▸ **Exercise tasks**:
- 1) Can you reproduce the entire passage on the two strategies in the SSL model word for word?
- 2) Can you rewrite the lines of the records from the very first line through the line with "Identify the document" as a JSON list of strings, with one string per line, both ends included and blank lines omitted?

We modeled participants' behavior using a variant of the original SSL model (Rieskamp and Otto 2006). SSL assumes that people have a set of strategies from which they select. For the sake of simplicity, we restricted the set to those 2 strategies that provide an accurate representation of the 2 environments: 1) ALL is a multiple-cue strategy that sums over all cue values treating them as equally important; this strategy is equivalent to the established decision strategy “Equal weight” (Dawes 1979; Payne et al. 1988), also known as “Tallying” (Todd and Gigerenzer 2007). 2) AUD is a single-cue strategy that focuses exclusively on the auditory cue; this strategy is similar to the established lexicographic decision strategy “Take-the-best” (Gigerenzer and Goldstein 1996). Assuming the existence of only these 2 strategies is certainly a simplification of the actual repertoire of human decision strategies. However, for the present decision problem, this simplification appears justifiable as the 2 strategies provide an accurate model of the 2 environments. Furthermore, the 2 strategies have successfully described behavior in many inference problems in the past (e.g., Payne et al. 1988; Gigerenzer et al. 1999; Rieskamp 2006; Rieskamp and Otto 2006) and they do not represent arbitrary strategies applicable to the decision problem. However, we also tested an alternative SSL model that included a third strategy (see below).

▸ **Data for the task**:
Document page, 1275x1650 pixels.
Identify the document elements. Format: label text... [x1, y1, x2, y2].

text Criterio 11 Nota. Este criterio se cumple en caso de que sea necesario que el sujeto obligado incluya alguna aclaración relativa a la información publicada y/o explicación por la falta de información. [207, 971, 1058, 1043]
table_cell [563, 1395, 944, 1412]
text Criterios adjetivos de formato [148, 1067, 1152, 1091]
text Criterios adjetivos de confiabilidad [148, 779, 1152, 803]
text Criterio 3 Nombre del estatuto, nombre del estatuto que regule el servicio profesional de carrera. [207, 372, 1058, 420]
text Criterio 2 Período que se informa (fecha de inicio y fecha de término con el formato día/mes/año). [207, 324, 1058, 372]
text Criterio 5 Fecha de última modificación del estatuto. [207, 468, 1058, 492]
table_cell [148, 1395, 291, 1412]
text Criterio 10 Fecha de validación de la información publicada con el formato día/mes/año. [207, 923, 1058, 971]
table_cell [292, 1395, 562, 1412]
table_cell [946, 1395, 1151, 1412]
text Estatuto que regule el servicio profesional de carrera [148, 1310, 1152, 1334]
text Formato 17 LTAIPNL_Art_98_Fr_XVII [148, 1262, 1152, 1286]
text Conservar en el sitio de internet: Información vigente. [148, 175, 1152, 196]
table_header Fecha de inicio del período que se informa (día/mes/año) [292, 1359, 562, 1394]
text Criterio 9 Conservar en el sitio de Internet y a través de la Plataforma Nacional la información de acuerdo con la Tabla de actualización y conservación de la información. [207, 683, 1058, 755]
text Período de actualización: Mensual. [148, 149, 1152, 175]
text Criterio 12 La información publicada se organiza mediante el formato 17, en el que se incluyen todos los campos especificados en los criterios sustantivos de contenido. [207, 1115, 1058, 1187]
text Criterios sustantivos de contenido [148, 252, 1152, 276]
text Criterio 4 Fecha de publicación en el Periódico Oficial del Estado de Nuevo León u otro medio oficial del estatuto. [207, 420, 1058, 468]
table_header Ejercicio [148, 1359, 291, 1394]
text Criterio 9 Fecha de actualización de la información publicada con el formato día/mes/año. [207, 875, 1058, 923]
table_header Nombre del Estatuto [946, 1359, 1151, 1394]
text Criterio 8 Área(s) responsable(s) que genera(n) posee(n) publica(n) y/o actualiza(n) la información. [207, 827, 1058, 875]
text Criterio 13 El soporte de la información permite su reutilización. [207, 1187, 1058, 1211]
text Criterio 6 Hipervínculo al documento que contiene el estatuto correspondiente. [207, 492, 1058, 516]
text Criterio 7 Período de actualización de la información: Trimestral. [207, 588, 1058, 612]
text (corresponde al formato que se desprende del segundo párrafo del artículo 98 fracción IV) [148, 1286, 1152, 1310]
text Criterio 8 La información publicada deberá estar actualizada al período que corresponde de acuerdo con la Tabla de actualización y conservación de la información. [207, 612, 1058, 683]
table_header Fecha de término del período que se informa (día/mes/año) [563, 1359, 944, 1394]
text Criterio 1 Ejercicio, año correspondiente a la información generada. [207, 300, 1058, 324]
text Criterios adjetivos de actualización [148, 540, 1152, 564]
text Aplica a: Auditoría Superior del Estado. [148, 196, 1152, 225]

▸ **Results for the exercise**:
- 1)
We modeled participants' behavior using a variant of the original SSL model (Rieskamp and Otto 2006). SSL assumes that people have a set of strategies from which they select. For the sake of simplicity, we restricted the set to those 2 strategies that provide an accurate representation of the 2 environments: 1) ALL is a multiple-cue strategy that sums over all cue values treating them as equally important; this strategy is equivalent to the established decision strategy “Equal weight” (Dawes 1979; Payne et al. 1988), also known as “Tallying” (Todd and Gigerenzer 2007). 2) AUD is a single-cue strategy that focuses exclusively on the auditory cue; this strategy is similar to the established lexicographic decision strategy “Take-the-best” (Gigerenzer and Goldstein 1996). Assuming the existence of only these 2 strategies is certainly a simplification of the actual repertoire of human decision strategies. However, for the present decision problem, this simplification appears justifiable as the 2 strategies provide an accurate model of the 2 environments. Furthermore, the 2 strategies have successfully described behavior in many inference problems in the past (e.g., Payne et al. 1988; Gigerenzer et al. 1999; Rieskamp 2006; Rieskamp and Otto 2006) and they do not represent arbitrary strategies applicable to the decision problem. However, we also tested an alternative SSL model that included a third strategy (see below).

- 2)
[
  "Document page, 1275x1650 pixels.",
  "Identify the document elements. Format: label text... [x1, y1, x2, y2]."
]